(Reuters) - New England dug out from more than a foot of snow on Monday that snarled commutes, canceled nearly 1,800 airline flights and was blamed for injuries to five people after a commuter jet slid off a snowy runway in northern Maine, forcing the airport to close.
A pilot and four passengers suffered minor injuries when the United Express flight, a 50-seat Embaraer 145, veered off the runway at Presque Isle International Airport, in northern Maine, about 150 miles east of Canada’s Quebec City, on landing at about 11:30 a.m., the airport said on Facebook.
All five were transported to nearby Northern Light A.R. Gould Hospital where they were treated and released, the airport said. The plane was damaged and would remain in place until Federal Aviation Administration officials could assess the scene.
“At this time, the airport is closed and officials are currently in discussions with the National Transportation Safety Board to determine when the runway will be reopened,” the airport said.
A band of winter weather stretching from Maryland to Maine dumped more than a foot of snow on parts of New England, including 15 inches (38 cm) overnight on downtown Boston, National Weather Service meteorologist Marc Chenard reported.New York City was spared the worst of the late-winter storm, although Mayor Bill de Blasio took the rare step of shutting the city’s massive public school system and New Jersey Transit canceled about a dozen trains on its sprawling commuter system.

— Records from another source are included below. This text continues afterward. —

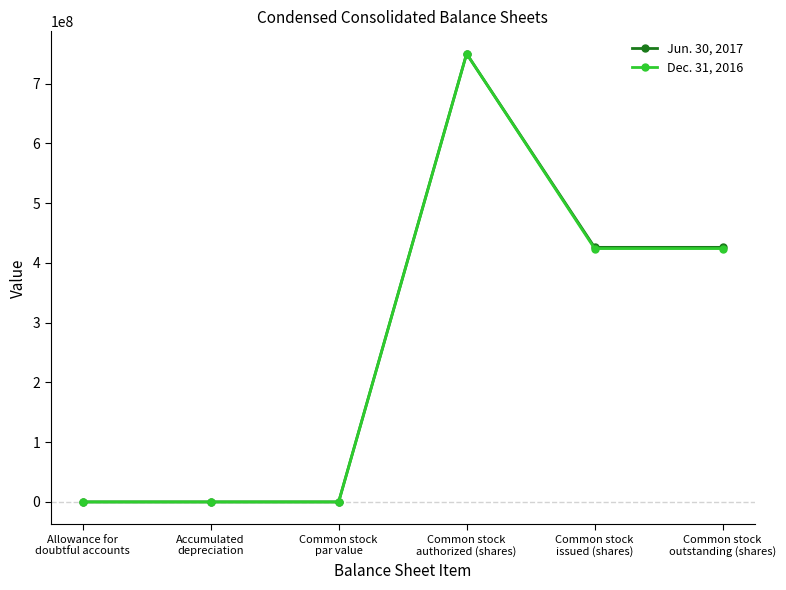

What is the greatest value displayed?

750000000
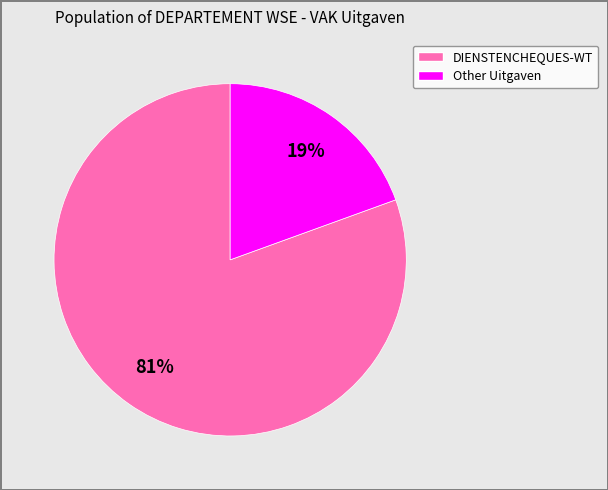

To the nearest percent, what is the average slice percentage?

50%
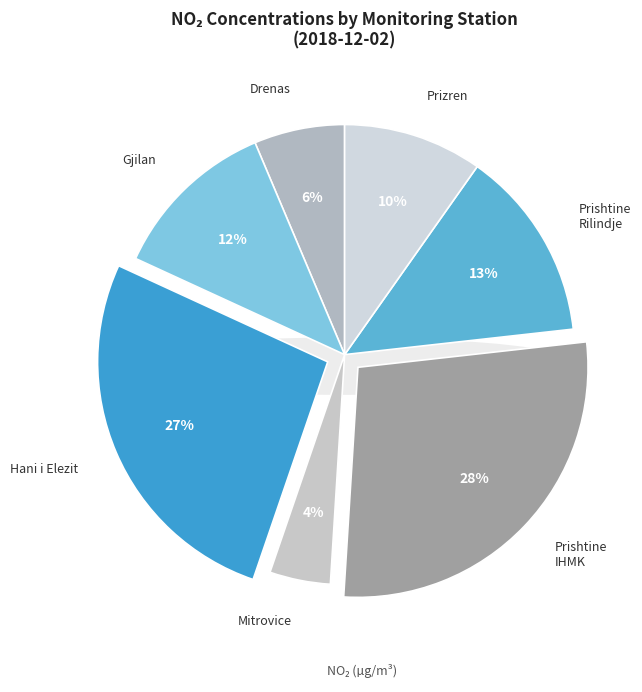

Combined, do AQMS Prizren and AQMS Mitrovice account for over 50%?

No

The mayor defended the school closures on Twitter after snow totals in New York were less than expected and parents complained on social media that he had overreacted.
“We put safety first when we make a call on closing school. The overnight storm had more rain and less snow than forecasted. We know it’s tough for working parents - that’s why we made an early decision so New Yorkers could plan,” de Blasio said in a tweet.
More than 1,700 flights were canceled on Monday and another 4,500 were delayed, according to the flight tracking website FlightAware.com.
Government offices and libraries in Boston were closed. In New Jersey, where Governor Phil Murphy declared a state of emergency ahead of the storm, state workers had a two-hour delay.
“This is horrible!” said Steve Wesley, 56, as he shoveled snow from his driveway in Maplewood, New Jersey. Wesley’s two-mile local commute by car was delayed nearly two hours by the 4 to 6 inches of snow.
Commuting challenges may mount in the coming days as snow melts and temperatures drop, icing over roadways.
“Each day is a little bit cooler,” the National Weather Service’s Chenard said, noting the week’s highest temperatures for the Northeast will be in the low 30s (1 C).
“You’ll get some melting during the day, especially when the sun is hitting the snow, and then at night it’s going to be cold enough to refreeze. Any road surfaces that aren’t treated, certainly could get icy at night into the morning,” he said.